INSTRUCTION 1 —
Answer these from the excerpt on character codes, one line each:
(a) In what year did Baudot create his code, and how many bits did it use per character?
(b) Besides the 7-bit ASCII character, what three bits made up the typical 10 bits sent per character?
(c) With odd parity, what numbers of bits in error could not be detected?
INSTRUCTION 2 — Write the next part of the excerpt on character codes, picking up after its final sentence.
-- EXCERPTED TEXT follows --
As we’ll see the basics of our current computer architectures are really just based on old teletype computers and on serial communications.

5-bits?

Well the coding of characters into something that a machine can understand has been around since the 16th century when Francis Bacon created the Bacon cipher, and which used 5 binary digits (using an ‘A’ and a ‘B”) to represent the 26 letters for the alphabet:

a  AAAAA  g    AABBA  n   ABBAA  t    BAABA
b  AAAAB  h    AABBB  o   ABBAB  u-v  BAABB
c  AAABA  i-j  ABAAA  p   ABBBA  w    BABAA
d  AAABB  k    ABAAB  q   ABBBB  x    BABAB
e  AABAA  l    ABABA  r   BAAAA  y    BABBA
f  AABAB  m    ABABB  s   BAAAB  z    BABBB

So “Bulgaria” becomes:

AAAAB BAABB ABABA AABBA AAAAA BAAAA ABAAA AAAAA

http://asecuritysite.com/coding/bacon

Unfortunately his codes were not really machine ready. So it was Baudot who created the first usable code in 1870, and which used 5 bits to represent characters. The codes were:

http://asecuritysite.com/coding/baudot

When his codes were used for communications, a start and a stop bit were added to give 7 bits. His legacy still exists in standards such as RS-232, where we define the Baud rate, and which measures the number of characters sent per second.

With many of the original computers the communication links were based on RS-232 and had serial communications, using a transmit and a receive line. The speed of the remote device and the receiving device then had to be synchonised by setting the Baud rate. Typical rates were 300, 1200, 2400, 4800, and 9600, where 300 Baud defined 300 characters per second (or 3,000 bits per second — where each character was typically sent with 10 bits — a start bit, a stop bit, a 7-bit ASCII character and one bit for parity).

The start bit define the start of the communications, and then the 7-bit character was sent, followed by a parity bit which was used for simple error detection. It either used odd parity, even parity or no parity. With odd parity, a parity bit is added to make the number of 1’s in the transmitted character an odd number. This detected an error when there was one, three, five or seven bits in error, but could not detect two, four and six bits in error (as the parity check would seem correct).

But what about lower case and other characters?

While five bits was enough to cover the upper case letters, it gave no scope for upper and lower case, so there was an advancement to 6-bit processing, where the letters could be added without a shift code.
-- EXCERPTED TEXT concluded --
-- STORED DATA follows --
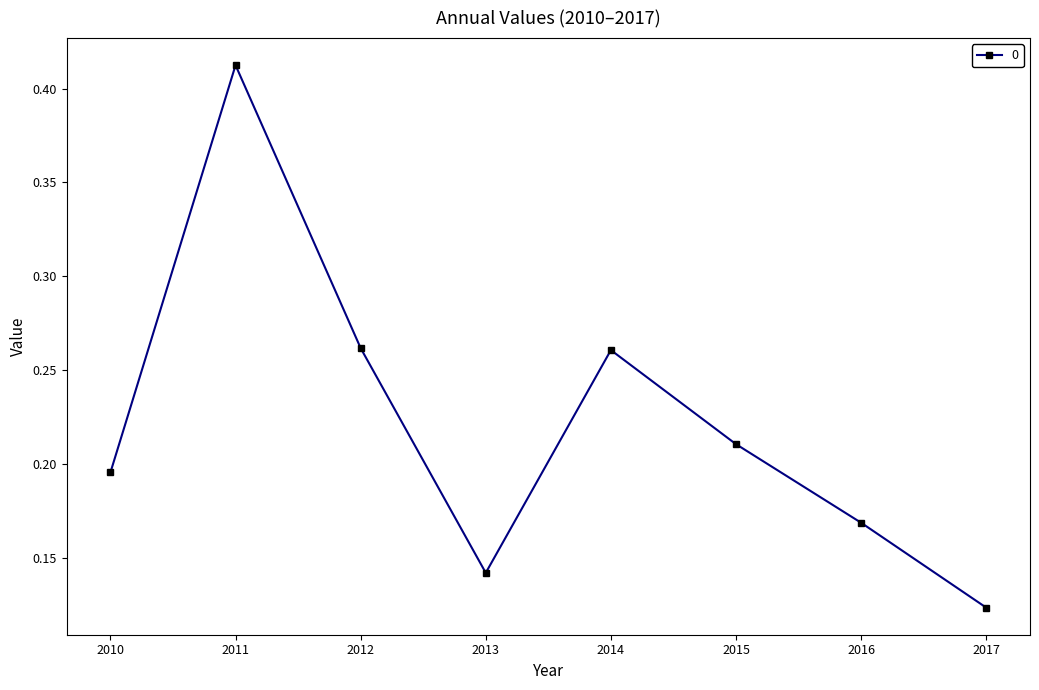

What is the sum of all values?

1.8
-- STORED DATA concluded --
-- STORED DATA follows --
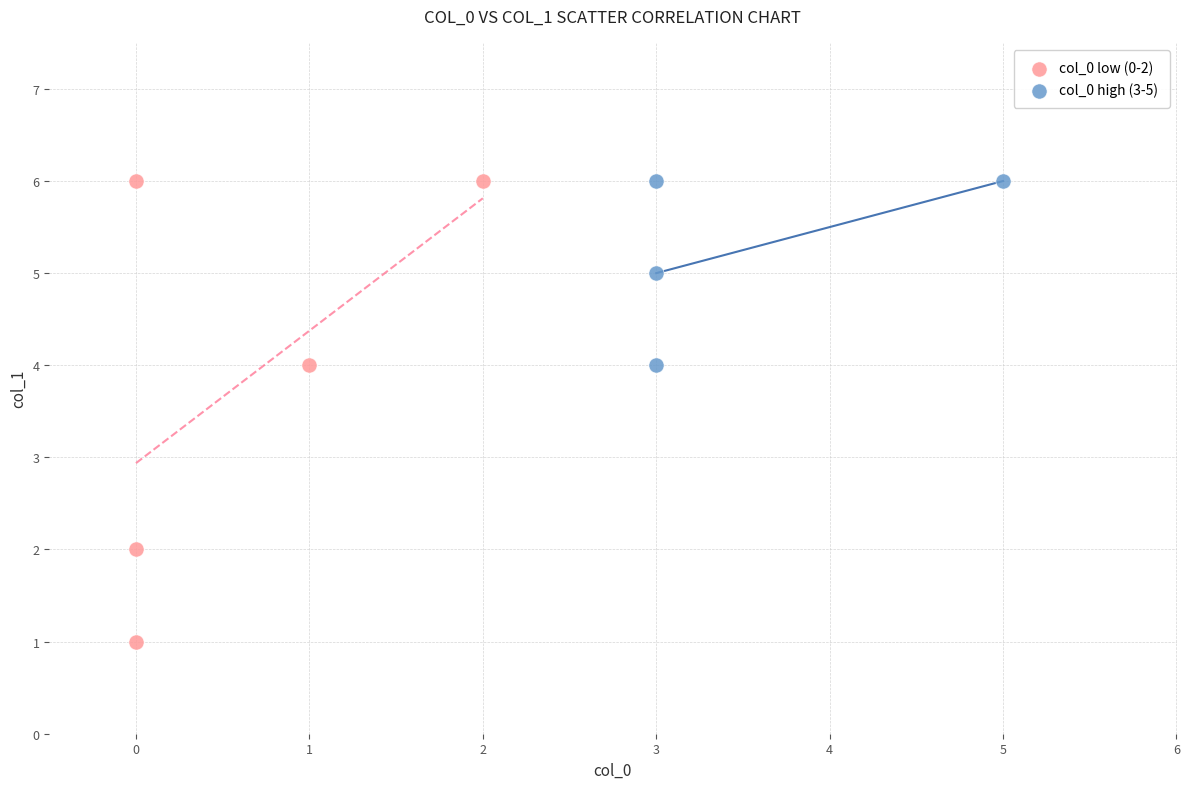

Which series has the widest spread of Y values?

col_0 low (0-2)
-- STORED DATA concluded --
ANSWER SPACE 1 —
(a) 1870, using 5 bits.
(b) A start bit, a stop bit, and one parity bit.
(c) Two, four, and six bits in error.

ANSWER SPACE 2 —
The final solution came with a 7-bit ASCII definition and which has since been used as a base for newer character sets. With the addition of a parity it became eight bits, and the die was cast. Computers thus had to process 8-bits at a time in order to read, store and write characters:

http://asecuritysite.com/coding/asc

A small trick is to remember some important characters:

7 (07 hex) - Tab
10 (0A hex) - Line Feed (/r)
13 (0D hex) - Carriage Return (/n)
32 (20 hex) - A space
65 (41 hex) - An 'A'
97 (61 hex) - An 'a'

The binary pattern between upper and lower case letters only varies by one bit:

0010 0001 ‘A’

0110 0001 ‘a’

So by remembering ‘A’ and ‘a’, you can derive the rest of the letters:

http://asecuritysite.com/coding/ascii

What about the hidden characters?

Apart from the normal alphabet characters, there are a whole lot of other characters that are used to perform other duties. These include the vertical TAB space (TAB — 09 hex), Line Feed (LF — 0A hex), Carriage Return (CR — 0D hex), and Space (20 hex). And just say we want to ring the bell on the computer there’s a character to that: (07 hex).

The vertical tab space (or TAB — derived from Tabular as it could align text into tables) was obviously important to intend text, moving in 5 or 6 characters, and also in programming languages such as FORTRAN which required a TAB space before a line of code. In C coding the TAB space has gained the character representation of ‘\t’. In source code, the TAB character has always been used to indent code, in order for functional elements to line-up, and Python has formally adopted the concept of indentation for defining structure.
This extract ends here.